═══ DATASET CONTENT
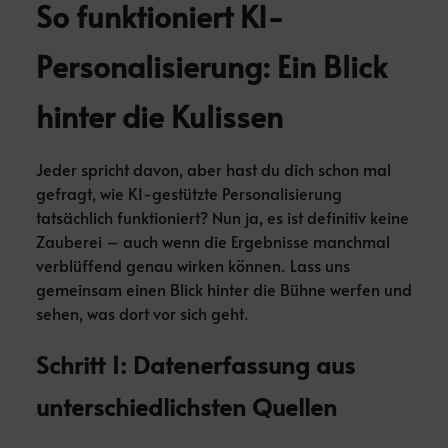
So funktioniert KI-
Personalisierung: Ein Blick
hinter die Kulissen
Jeder spricht davon, aber hast du dich schon mal
gefragt, wie KI-gestützte Personalisierung
tatsächlich funktioniert? Nun ja, es ist definitiv keine
Zauberei – auch wenn die Ergebnisse manchmal
verblüffend genau wirken können. Lass uns
gemeinsam einen Blick hinter die Bühne werfen und
sehen, was dort vor sich geht.
Schritt 1: Datenerfassung aus
unterschiedlichsten Quellen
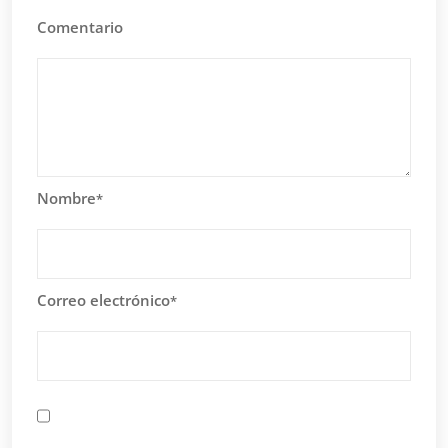
Comentario
Nombre
*
Correo electrónico
*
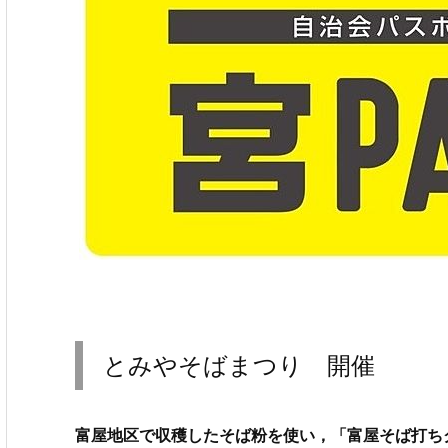
とみやそばまつり 開催
富屋地区で収穫したそば粉を使い，「
富屋そば打ち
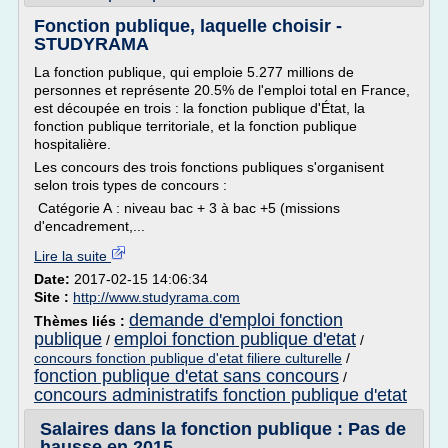
Fonction publique, laquelle choisir -
STUDYRAMA
La fonction publique, qui emploie 5.277 millions de
personnes et représente 20.5% de l'emploi total en France,
est découpée en trois : la fonction publique d'État, la
fonction publique territoriale, et la fonction publique
hospitalière.
Les concours des trois fonctions publiques s'organisent
selon trois types de concours :
Catégorie A : niveau bac + 3 à bac +5 (missions
d'encadrement,...
Lire la suite
Date:
2017-02-15 14:06:34
Site :
http://www.studyrama.com
demande d'emploi fonction
Thèmes liés :
publique
emploi fonction publique d'etat
/
/
concours fonction publique d'etat filiere culturelle
/
fonction publique d'etat sans concours
/
concours administratifs fonction publique d'etat
Salaires dans la fonction publique : Pas de
hausse en 2015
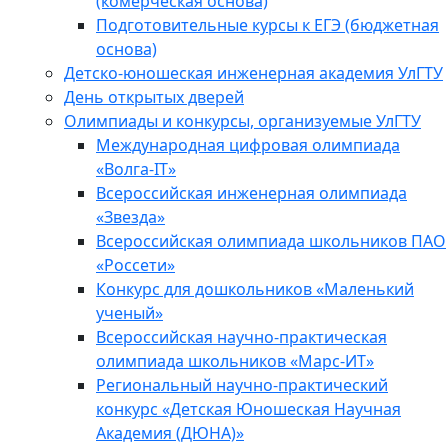
(комерческая основа)
Подготовительные курсы к ЕГЭ (бюджетная
основа)
Детско-юношеская инженерная академия УлГТУ
День открытых дверей
Олимпиады и конкурсы, организуемые УлГТУ
Международная цифровая олимпиада
«Волга-IT»
Всероссийская инженерная олимпиада
«Звезда»
Всероссийская олимпиада школьников ПАО
«Россети»
Конкурс для дошкольников «Маленький
ученый»
Всероссийская научно-практическая
олимпиада школьников «Марс-ИТ»
Региональный научно-практический
конкурс «Детская Юношеская Научная
Академия (ДЮНА)»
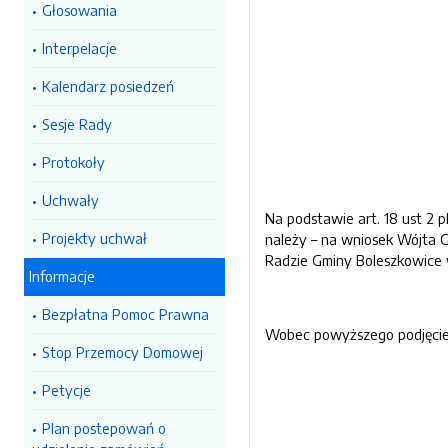
Głosowania
Interpelacje
Kalendarz posiedzeń
Sesje Rady
Protokoły
Uchwały
Na podstawie art. 18 ust 2 
Projekty uchwał
należy – na wniosek Wójta 
Radzie Gminy Boleszkowice 
Informacje
Bezpłatna Pomoc Prawna
Wobec powyższego podjęcie n
Stop Przemocy Domowej
Petycje
Plan postepowań o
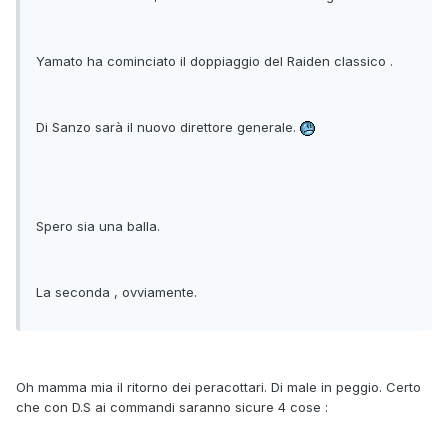
Yamato ha cominciato il doppiaggio del Raiden classico .
Di Sanzo sarà il nuovo direttore generale.
Spero sia una balla.
La seconda , ovviamente.
Oh mamma mia il ritorno dei peracottari. Di male in peggio. Certo
che con D.S ai commandi saranno sicure 4 cose :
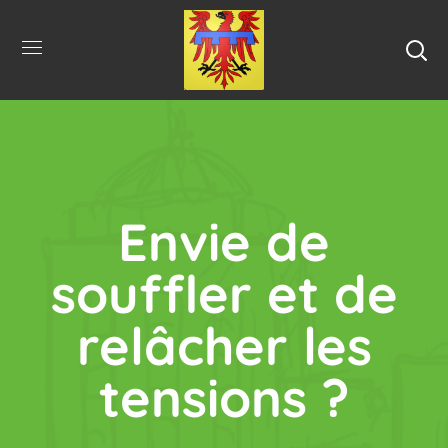
Envie de
souffler et de
relâcher les
tensions ?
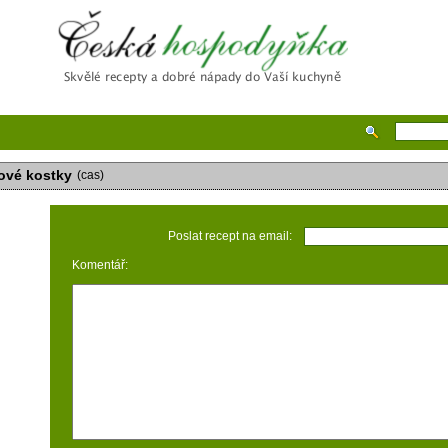
Česká hospodyňka
ové kostky
(cas)
Poslat recept na email:
Komentář:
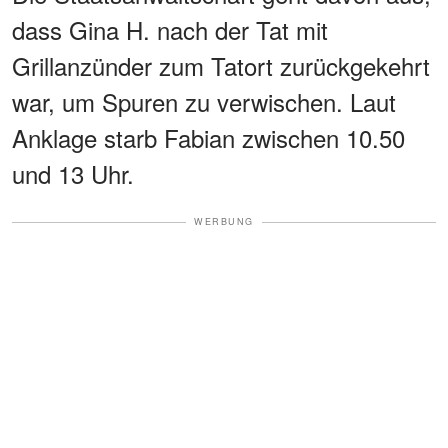
dass Gina H. nach der Tat mit
Grillanzünder zum Tatort zurückgekehrt
war, um Spuren zu verwischen. Laut
Anklage starb Fabian zwischen 10.50
und 13 Uhr.
WERBUNG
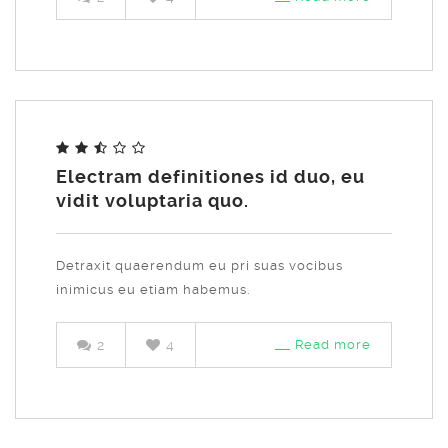
Electram definitiones id duo, eu
vidit voluptaria quo.
Detraxit quaerendum eu pri suas vocibus
inimicus eu etiam habemus.
2
4
Read more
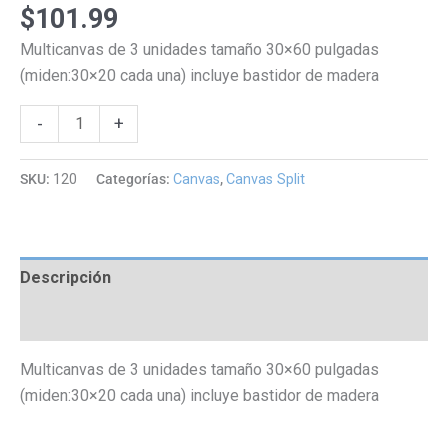
$
101.99
Multicanvas de 3 unidades tamaño 30×60 pulgadas
(miden:30×20 cada una) incluye bastidor de madera
Multicanvas
Alternative:
-
+
de
3
SKU:
120
Categorías:
Canvas
,
Canvas Split
unidades
(30x60)
cantidad
Descripción
Valoraciones (0)
Multicanvas de 3 unidades tamaño 30×60 pulgadas
(miden:30×20 cada una) incluye bastidor de madera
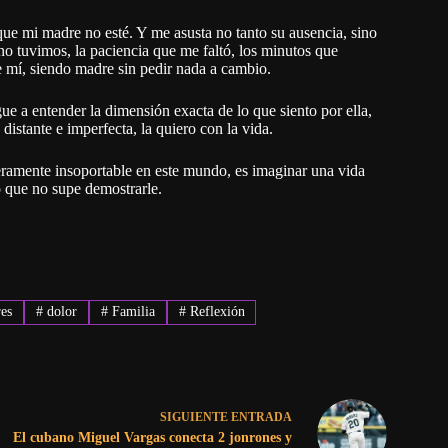
que mi madre no esté. Y me asusta no tanto su ausencia, sino
no tuvimos, la paciencia que me faltó, los minutos que
e mí, siendo madre sin pedir nada a cambio.
 a entender la dimensión exacta de lo que siento por ella,
istante e imperfecta, la quiero con la vida.
deramente insoportable en este mundo, es imaginar una vida
o que no supe demostrarle.
es
#
dolor
#
Familia
#
Reflexión
SIGUIENTE
ENTRADA
El cubano Miguel Vargas conecta 2 jonrones y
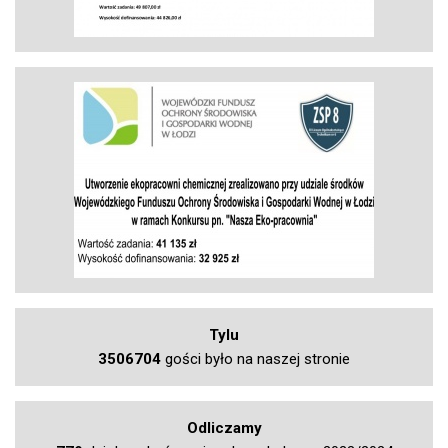
Tylu
3506704
gości było na naszej stronie
Odliczamy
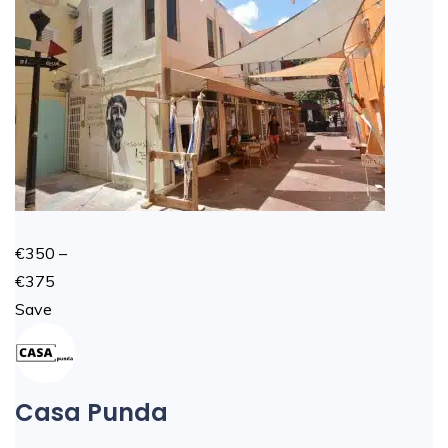
€350 –
€375
Save
Casa Punda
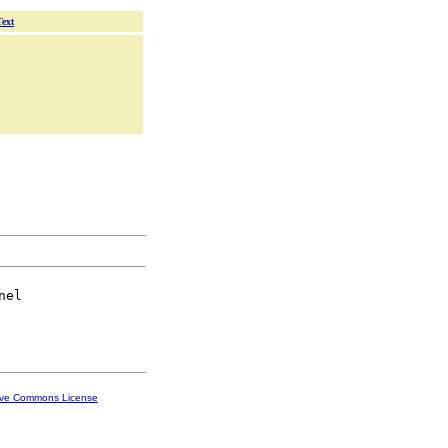
Text
nel

ive Commons License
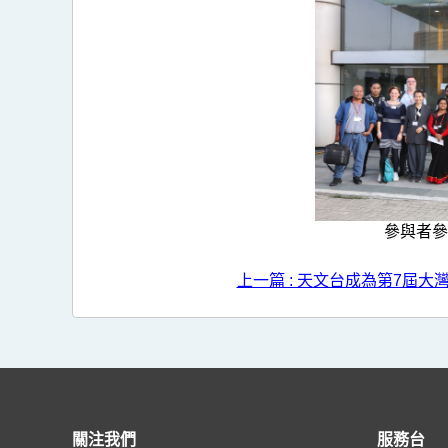
參與者參
上一篇 : 天文台成為第7屆大
關注我們
服務台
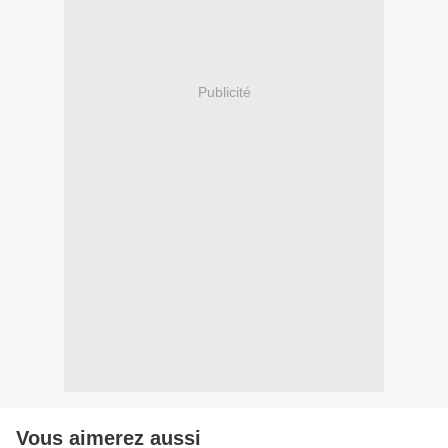
Publicité
Vous aimerez aussi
══════
### WORK ORDER
Among the records above, find each line holding the string "hinter" and pull it out.

### RESPONSE TO THE EXERCISE
hinter die Kulissen
gemeinsam einen Blick hinter die Bühne werfen und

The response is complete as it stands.